In the end, tasting glory as he did, feeling power that defied age and world-weariness, he flew just a bit too close to the sun. He dove one too many times, a relatively simple back cross body off the ropes. Guerrero rolled through it and won the day, retaining his title. But both men celebrated after the fact, because together they won far more than a simple match.

ER: He wore blue velvet, my god. Would you look at this beautiful man in the most perfect mask in lucha history. Believe it or not, I went into this match without seeing a single highlight. Every single crazy thing that Panther did was unexpected and every single thing got a bigger reaction from me. When I saw Sleepaway Camp for the first time a decade or so ago, I didn't know anything about it. None of my friends did, either, so the reaction by the end of the movie was a room full of humans jumping off their seats screaming. I don't know if I reached the point of screaming during this match, but Blue Panther's Continued Youth Revival did inspire me to shout at my TV no less than five times. Blue Panther was aged for a decade but now he is ageless, but he is ageless in a way that shows his age. His selling, to me, means more than ever, and his selling is better than it's ever been. 

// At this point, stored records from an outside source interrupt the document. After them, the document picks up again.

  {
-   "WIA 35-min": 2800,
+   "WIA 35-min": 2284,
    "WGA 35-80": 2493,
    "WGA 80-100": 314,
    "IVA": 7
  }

He has this comedic babyface energy that people respond to, and it's amplified by his kind old man visage. Look at him quietly shaking out the cobwebs whenever Guerrero would kick him in the side of the head. He's doing like Milton Berle double takes within a pro wrestling selling framework. Panther's humanity is beautiful. Watching him get kicked around is like seeing somebody fight Mel Brooks. He draws sympathy in ways that would have been impossible 15+ years ago, but his selling didn't just naturally improve because he got old man sympathy, he works to connect with the crowd in ways he never used to. It's in the eyes, it's in his stumble steps, it's in the way he slowly fires up his arms. The selling alone would help him connect with these crowds to huge reaction...but the sudden moveset insanity puts it all over the top. 

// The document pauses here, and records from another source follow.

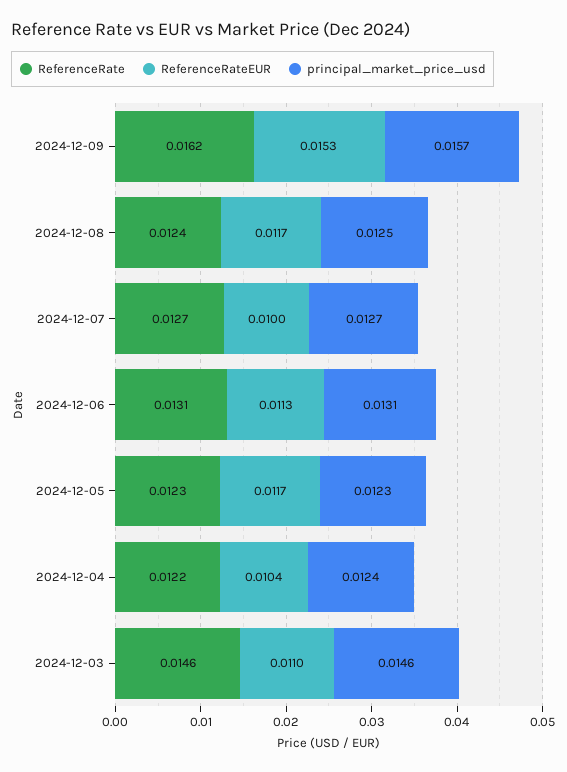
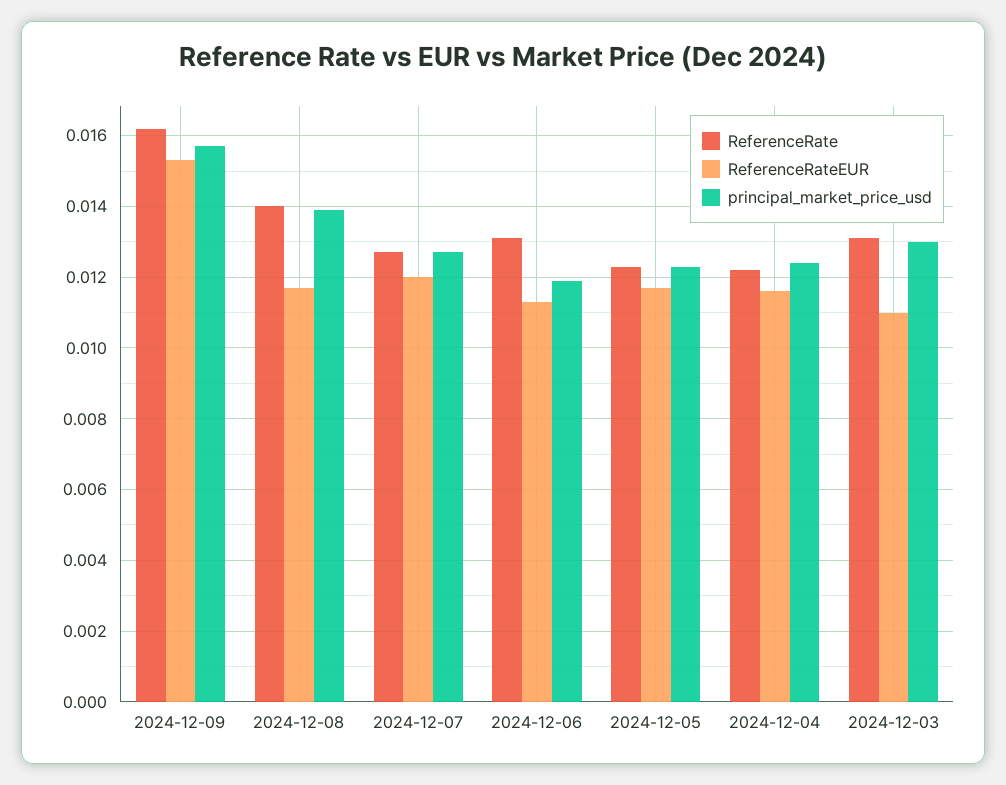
  {
    "ReferenceRate": {
      "2024-12-09": 0.0162,
-     "2024-12-08": 0.0124,
+     "2024-12-08": 0.014,
      "2024-12-07": 0.0127,
      "2024-12-06": 0.0131,
      "2024-12-05": 0.0123,
      "2024-12-04": 0.0122,
-     "2024-12-03": 0.0146
+     "2024-12-03": 0.013
    },
    "ReferenceRateEUR": {
      "2024-12-09": 0.0153,
      "2024-12-08": 0.0117,
-     "2024-12-07": 0.01,
+     "2024-12-07": 0.012,
      "2024-12-06": 0.0113,
      "2024-12-05": 0.0117,
-     "2024-12-04": 0.0104,
+     "2024-12-04": 0.0115,
      "2024-12-03": 0.011
    },
    "principal_market_price_usd": {
      "2024-12-09": 0.0157,
-     "2024-12-08": 0.0125,
+     "2024-12-08": 0.014,
      "2024-12-07": 0.0127,
-     "2024-12-06": 0.0131,
+     "2024-12-06": 0.012,
      "2024-12-05": 0.0123,
      "2024-12-04": 0.0124,
-     "2024-12-03": 0.0146
+     "2024-12-03": 0.013
    }
  }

Panther's clotheslines and ability to fire up a crowd makes him come off like wrestling's most powerful Rusher Kimura. His cannonball off the apron has surpassed and outlived Negro Casas's Thesz Press as the greatest crazy fired up old man crazy peak. But remember when Panther spent most of his career not doing headscissors and huracanranas and now does crazier huracanranas than ever? Is it the ultimate testament to Ultimo Guerrero's accolades as a lucha base that a 64 year old man trusts him to catch the most highflying he's done in his long career? Blue Panther's leaping huracanrana is my favorite spot of 2025. It's like if Terry Funk had added a moonsault in the 90s but if his moonsault was as great as 2 Cold Scorpio's. I gasp as Panther's head scrapes 1" over the mat, then yelled when his head does the same thing swinging over concrete. I don't think I ever anticipated Blue Panther evolving into a crazy old man Terry Funk persona, but doing it with the old man sympathies combined with youthful adventurousness. Seeing all of Panther's flying is surreal, even more surreal than seeing Panther and Guerrero do a tug of war with a fucking MLW title. A plancha over the ringpost? You've got to be kidding me. I can barely take watching this man take these risks, and I honestly don't know how he does it. 

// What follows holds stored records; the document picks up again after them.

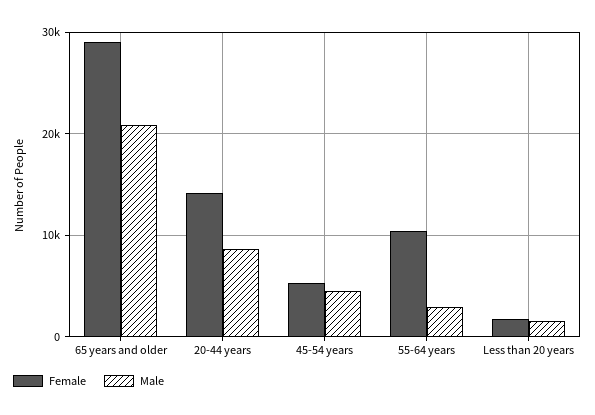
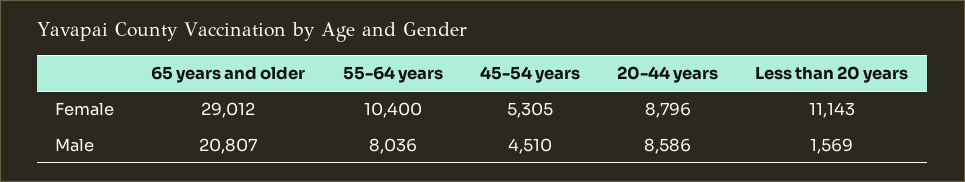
  {
    "Female": {
      "65 years and older": 29012,
-     "20-44 years": 14000,
+     "20-44 years": 8796,
      "45-54 years": 5305,
      "55-64 years": 10400,
-     "Less than 20 years": 2000
+     "Less than 20 years": 11143
    },
    "Male": {
      "65 years and older": 20807,
      "20-44 years": 8586,
      "45-54 years": 4510,
-     "55-64 years": 3000,
+     "55-64 years": 8036,
      "Less than 20 years": 1569
    }
  }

I don't remember the last time I saw a spot as triumphant as Blue Panther punching Guerrero on the turnbuckles, letting each punch sink in, crowd screaming along, before climbing onto the shoulders of Ultimo. The camera angle made their entire fall happen in slow motion, like Butch and Sundance, Panther being held steady and ready to ride an entire man down. You can see them start to slowly tip forward and know it's the point of no return...but this whole match felt like the point of no return. Blue Panther has committed to this. He's committed to wrestling, he's committed to putting on the craziest performance at an outdoor Arizona shopping center, he's committed to innovating and finding new ways to connect at a point where nobody would blame him for coasting. I love the guy, and I've never loved him more than I do in 2025.